Convert the lines of the records into a Markdown table with the columns "Row" and "Line", starting at the first line of the records and continuing through the line containing "économiser temps et". Number each row, and omit blank lines.
[[ Extracted entries open ]]
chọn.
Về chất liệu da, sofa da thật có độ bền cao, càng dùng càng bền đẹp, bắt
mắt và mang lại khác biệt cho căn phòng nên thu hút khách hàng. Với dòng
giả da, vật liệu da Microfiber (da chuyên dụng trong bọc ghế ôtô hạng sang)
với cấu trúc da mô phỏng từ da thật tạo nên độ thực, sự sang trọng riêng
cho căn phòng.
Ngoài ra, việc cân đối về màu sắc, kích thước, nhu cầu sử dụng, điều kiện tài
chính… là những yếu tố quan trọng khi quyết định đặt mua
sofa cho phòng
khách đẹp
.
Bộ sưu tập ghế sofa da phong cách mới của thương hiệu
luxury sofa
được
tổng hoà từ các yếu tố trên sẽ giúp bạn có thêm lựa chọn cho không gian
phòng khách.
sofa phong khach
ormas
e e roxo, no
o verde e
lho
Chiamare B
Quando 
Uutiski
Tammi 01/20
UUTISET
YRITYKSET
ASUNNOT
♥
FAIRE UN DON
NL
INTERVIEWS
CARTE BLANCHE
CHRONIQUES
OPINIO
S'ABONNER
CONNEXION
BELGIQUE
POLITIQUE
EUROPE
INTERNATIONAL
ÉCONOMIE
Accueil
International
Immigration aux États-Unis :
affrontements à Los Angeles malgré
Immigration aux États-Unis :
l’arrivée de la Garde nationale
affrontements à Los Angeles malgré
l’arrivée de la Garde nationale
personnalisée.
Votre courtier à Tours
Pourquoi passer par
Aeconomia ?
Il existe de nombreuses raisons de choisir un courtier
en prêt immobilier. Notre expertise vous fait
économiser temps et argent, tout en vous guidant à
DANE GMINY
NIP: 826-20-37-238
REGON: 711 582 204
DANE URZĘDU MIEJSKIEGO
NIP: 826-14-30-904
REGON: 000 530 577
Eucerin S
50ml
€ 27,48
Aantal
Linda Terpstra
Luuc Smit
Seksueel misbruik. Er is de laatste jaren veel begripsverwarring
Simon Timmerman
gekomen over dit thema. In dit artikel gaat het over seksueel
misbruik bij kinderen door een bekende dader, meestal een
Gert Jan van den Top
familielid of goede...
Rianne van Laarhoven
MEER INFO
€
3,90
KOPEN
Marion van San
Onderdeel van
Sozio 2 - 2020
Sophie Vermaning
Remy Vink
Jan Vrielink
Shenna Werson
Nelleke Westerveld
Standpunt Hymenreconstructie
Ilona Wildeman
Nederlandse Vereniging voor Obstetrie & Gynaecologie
[[ Extracted entries closed ]]
Your solution
| Row | Line |
|---|---|
| 1 | chọn. |
| 2 | Về chất liệu da, sofa da thật có độ bền cao, càng dùng càng bền đẹp, bắt |
| 3 | mắt và mang lại khác biệt cho căn phòng nên thu hút khách hàng. Với dòng |
| 4 | giả da, vật liệu da Microfiber (da chuyên dụng trong bọc ghế ôtô hạng sang) |
| 5 | với cấu trúc da mô phỏng từ da thật tạo nên độ thực, sự sang trọng riêng |
| 6 | cho căn phòng. |
| 7 | Ngoài ra, việc cân đối về màu sắc, kích thước, nhu cầu sử dụng, điều kiện tài |
| 8 | chính… là những yếu tố quan trọng khi quyết định đặt mua |
| 9 | sofa cho phòng |
| 10 | khách đẹp |
| 11 | . |
| 12 | Bộ sưu tập ghế sofa da phong cách mới của thương hiệu |
| 13 | luxury sofa |
| 14 | được |
| 15 | tổng hoà từ các yếu tố trên sẽ giúp bạn có thêm lựa chọn cho không gian |
| 16 | phòng khách. |
| 17 | sofa phong khach |
| 18 | ormas |
| 19 | e e roxo, no |
| 20 | o verde e |
| 21 | lho |
| 22 | Chiamare B |
| 23 | Quando  |
| 24 | Uutiski |
| 25 | Tammi 01/20 |
| 26 | UUTISET |
| 27 | YRITYKSET |
| 28 | ASUNNOT |
| 29 | ♥ |
| 30 | FAIRE UN DON |
| 31 | NL |
| 32 | INTERVIEWS |
| 33 | CARTE BLANCHE |
| 34 | CHRONIQUES |
| 35 | OPINIO |
| 36 | S'ABONNER |
| 37 | CONNEXION |
| 38 | BELGIQUE |
| 39 | POLITIQUE |
| 40 | EUROPE |
| 41 | INTERNATIONAL |
| 42 | ÉCONOMIE |
| 43 | Accueil |
| 44 | International |
| 45 | Immigration aux États-Unis : |
| 46 | affrontements à Los Angeles malgré |
| 47 | Immigration aux États-Unis : |
| 48 | l’arrivée de la Garde nationale |
| 49 | affrontements à Los Angeles malgré |
| 50 | l’arrivée de la Garde nationale |
| 51 | personnalisée. |
| 52 | Votre courtier à Tours |
| 53 | Pourquoi passer par |
| 54 | Aeconomia ? |
| 55 | Il existe de nombreuses raisons de choisir un courtier |
| 56 | en prêt immobilier. Notre expertise vous fait |
| 57 | économiser temps et argent, tout en vous guidant à |